__SOURCE RECORDS__.
Segment Open

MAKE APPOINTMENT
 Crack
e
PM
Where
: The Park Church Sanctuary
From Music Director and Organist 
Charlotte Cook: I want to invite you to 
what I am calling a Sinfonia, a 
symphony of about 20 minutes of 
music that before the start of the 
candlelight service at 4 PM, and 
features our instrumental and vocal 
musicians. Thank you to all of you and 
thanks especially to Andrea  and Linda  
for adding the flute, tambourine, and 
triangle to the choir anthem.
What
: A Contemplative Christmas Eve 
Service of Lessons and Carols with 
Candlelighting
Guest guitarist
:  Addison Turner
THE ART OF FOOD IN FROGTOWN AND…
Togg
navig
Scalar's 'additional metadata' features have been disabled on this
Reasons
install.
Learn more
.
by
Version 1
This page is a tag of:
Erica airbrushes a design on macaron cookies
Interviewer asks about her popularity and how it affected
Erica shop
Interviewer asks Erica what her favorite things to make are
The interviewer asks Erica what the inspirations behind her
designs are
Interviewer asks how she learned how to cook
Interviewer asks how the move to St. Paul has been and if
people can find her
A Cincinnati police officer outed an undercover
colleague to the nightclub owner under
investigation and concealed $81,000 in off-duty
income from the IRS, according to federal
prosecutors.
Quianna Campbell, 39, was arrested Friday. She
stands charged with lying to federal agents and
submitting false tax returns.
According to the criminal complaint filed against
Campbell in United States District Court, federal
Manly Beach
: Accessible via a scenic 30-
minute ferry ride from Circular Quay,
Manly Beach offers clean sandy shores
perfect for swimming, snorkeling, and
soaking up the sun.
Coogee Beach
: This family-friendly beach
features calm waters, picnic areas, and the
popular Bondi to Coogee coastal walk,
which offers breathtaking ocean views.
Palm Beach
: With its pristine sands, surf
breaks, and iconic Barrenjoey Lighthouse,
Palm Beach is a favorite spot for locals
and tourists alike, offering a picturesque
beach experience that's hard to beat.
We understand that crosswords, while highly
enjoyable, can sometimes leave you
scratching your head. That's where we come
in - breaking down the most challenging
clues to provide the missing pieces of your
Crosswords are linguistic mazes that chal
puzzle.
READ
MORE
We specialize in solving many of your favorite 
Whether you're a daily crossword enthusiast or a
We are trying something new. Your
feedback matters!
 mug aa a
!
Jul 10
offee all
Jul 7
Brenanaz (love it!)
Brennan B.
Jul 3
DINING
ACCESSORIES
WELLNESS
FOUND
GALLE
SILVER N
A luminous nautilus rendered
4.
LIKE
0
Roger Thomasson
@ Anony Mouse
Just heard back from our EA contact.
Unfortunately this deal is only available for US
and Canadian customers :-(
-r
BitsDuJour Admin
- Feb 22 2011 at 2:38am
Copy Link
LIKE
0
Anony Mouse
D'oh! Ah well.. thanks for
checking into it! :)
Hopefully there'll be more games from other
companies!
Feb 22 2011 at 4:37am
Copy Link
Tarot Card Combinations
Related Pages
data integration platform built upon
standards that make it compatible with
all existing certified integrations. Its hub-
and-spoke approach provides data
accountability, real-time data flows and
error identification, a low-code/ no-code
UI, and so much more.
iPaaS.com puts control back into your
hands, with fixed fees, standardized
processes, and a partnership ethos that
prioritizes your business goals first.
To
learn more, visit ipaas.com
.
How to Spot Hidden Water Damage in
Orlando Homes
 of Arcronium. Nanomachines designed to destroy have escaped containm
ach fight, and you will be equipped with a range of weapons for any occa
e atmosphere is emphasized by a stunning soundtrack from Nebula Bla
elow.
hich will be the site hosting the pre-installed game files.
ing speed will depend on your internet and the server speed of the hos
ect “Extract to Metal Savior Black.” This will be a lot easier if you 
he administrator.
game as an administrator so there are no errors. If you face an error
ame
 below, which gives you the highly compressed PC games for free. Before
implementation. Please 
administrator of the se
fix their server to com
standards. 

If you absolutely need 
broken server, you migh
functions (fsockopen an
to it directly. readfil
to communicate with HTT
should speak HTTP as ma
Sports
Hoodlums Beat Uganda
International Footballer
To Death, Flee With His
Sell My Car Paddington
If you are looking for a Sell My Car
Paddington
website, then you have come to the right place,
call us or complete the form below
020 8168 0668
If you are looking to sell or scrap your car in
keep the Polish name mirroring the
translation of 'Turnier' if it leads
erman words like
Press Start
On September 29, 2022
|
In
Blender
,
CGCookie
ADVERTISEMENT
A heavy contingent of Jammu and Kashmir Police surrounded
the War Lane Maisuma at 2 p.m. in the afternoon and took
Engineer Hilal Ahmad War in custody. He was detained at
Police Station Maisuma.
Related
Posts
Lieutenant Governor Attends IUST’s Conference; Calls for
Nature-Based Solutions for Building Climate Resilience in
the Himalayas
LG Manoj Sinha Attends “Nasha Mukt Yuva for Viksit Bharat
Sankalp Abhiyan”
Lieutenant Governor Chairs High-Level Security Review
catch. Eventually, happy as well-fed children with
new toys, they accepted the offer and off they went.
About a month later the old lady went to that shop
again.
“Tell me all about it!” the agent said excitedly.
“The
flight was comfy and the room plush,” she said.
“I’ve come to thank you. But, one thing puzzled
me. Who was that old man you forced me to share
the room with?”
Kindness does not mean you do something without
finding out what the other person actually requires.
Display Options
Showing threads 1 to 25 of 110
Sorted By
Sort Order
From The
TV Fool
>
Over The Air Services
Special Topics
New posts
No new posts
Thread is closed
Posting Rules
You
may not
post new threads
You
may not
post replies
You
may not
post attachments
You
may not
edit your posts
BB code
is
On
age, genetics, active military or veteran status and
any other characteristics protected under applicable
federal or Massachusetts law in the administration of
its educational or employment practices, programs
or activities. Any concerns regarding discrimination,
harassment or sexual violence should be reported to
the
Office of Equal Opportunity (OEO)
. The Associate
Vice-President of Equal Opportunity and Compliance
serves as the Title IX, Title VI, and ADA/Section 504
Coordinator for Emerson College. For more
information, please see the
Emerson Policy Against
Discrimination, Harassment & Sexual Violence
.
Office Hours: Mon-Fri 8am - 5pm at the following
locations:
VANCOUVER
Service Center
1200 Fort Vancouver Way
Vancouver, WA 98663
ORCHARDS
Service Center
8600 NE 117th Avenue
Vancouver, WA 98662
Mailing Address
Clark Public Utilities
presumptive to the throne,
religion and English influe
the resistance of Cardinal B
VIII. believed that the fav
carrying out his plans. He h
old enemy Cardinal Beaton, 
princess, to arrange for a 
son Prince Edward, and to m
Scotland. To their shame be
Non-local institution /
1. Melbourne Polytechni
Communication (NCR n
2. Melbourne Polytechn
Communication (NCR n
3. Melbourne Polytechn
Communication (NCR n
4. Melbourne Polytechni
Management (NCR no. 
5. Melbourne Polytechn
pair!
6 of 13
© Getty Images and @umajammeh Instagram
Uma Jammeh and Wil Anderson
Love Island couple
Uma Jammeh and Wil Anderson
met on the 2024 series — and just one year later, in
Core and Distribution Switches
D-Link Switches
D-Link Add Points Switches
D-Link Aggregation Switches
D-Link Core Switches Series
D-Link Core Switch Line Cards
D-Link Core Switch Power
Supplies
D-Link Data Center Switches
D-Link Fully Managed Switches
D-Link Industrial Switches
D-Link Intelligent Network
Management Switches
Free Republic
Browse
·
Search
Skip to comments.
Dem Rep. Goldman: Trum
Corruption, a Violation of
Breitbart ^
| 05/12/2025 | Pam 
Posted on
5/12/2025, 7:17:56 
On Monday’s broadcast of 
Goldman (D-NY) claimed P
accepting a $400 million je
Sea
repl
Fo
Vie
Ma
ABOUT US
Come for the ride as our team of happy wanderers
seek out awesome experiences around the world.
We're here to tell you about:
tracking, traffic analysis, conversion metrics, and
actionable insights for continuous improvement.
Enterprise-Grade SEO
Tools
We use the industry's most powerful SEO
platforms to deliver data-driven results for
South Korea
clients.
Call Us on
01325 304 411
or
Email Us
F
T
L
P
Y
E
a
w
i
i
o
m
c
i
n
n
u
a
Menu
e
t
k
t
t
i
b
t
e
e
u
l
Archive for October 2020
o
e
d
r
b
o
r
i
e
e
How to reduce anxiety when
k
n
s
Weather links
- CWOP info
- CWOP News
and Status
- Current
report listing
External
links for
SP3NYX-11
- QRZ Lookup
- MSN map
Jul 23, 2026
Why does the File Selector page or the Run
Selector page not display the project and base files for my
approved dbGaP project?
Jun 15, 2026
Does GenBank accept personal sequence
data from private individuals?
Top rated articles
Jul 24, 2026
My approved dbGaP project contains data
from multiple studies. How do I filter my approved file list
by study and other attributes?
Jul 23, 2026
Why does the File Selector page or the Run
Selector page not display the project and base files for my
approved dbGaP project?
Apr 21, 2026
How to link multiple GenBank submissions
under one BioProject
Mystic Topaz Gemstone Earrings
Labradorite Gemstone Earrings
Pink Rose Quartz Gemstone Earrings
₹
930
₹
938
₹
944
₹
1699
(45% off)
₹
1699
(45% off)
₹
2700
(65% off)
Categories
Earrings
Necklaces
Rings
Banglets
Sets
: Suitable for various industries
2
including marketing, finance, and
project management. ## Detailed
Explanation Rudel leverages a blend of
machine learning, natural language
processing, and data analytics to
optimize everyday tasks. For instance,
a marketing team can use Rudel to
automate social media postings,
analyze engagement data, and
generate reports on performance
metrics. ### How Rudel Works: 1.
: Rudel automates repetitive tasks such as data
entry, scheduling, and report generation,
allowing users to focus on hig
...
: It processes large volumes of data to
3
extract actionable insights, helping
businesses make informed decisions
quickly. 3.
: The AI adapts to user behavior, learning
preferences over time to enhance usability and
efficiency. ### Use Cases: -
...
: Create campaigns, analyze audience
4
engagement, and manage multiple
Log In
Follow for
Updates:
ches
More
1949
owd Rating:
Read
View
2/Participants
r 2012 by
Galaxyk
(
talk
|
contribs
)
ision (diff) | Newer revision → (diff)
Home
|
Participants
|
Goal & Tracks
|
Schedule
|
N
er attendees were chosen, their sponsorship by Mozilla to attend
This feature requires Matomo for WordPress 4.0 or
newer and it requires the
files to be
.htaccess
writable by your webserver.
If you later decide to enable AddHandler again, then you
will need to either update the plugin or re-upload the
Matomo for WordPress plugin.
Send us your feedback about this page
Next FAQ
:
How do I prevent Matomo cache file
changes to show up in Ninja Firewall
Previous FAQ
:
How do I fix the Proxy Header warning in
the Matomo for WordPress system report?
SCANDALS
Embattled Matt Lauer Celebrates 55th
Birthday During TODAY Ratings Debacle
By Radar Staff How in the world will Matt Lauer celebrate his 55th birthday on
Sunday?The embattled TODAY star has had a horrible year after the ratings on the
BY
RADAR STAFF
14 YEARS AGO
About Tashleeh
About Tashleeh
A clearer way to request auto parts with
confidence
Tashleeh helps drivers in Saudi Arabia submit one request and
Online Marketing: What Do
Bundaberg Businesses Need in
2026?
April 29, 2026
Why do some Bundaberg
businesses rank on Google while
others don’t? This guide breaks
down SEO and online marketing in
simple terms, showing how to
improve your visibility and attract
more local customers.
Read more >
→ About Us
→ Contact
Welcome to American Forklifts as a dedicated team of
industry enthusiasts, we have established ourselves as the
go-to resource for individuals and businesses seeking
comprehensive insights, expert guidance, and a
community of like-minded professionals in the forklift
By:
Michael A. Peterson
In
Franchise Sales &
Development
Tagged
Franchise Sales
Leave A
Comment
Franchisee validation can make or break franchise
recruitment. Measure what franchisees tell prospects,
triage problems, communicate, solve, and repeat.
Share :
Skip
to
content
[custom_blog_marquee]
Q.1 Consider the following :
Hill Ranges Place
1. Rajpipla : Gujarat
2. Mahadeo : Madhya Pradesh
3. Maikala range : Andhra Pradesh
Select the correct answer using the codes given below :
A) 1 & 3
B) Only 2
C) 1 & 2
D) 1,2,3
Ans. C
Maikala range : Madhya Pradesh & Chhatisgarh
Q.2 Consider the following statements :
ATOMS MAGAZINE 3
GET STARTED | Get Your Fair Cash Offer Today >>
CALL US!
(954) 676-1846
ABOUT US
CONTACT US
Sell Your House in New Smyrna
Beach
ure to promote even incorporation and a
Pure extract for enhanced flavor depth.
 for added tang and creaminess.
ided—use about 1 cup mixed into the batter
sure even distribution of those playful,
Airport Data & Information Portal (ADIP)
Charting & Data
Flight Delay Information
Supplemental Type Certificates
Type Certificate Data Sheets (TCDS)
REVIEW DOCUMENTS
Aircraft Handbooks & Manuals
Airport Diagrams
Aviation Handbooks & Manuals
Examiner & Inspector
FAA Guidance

Segment Closed

Could you restate word for word the lines above, from the one that contains "processes, and a partnership ethos that" through the one that contains "implementation. Please", and no others?

__TASK SOLUTION__.
processes, and a partnership ethos that
prioritizes your business goals first.
To
learn more, visit ipaas.com
.
How to Spot Hidden Water Damage in
Orlando Homes
 of Arcronium. Nanomachines designed to destroy have escaped containm
ach fight, and you will be equipped with a range of weapons for any occa
e atmosphere is emphasized by a stunning soundtrack from Nebula Bla
elow.
hich will be the site hosting the pre-installed game files.
ing speed will depend on your internet and the server speed of the hos
ect “Extract to Metal Savior Black.” This will be a lot easier if you 
he administrator.
game as an administrator so there are no errors. If you face an error
ame
 below, which gives you the highly compressed PC games for free. Before
implementation. Please 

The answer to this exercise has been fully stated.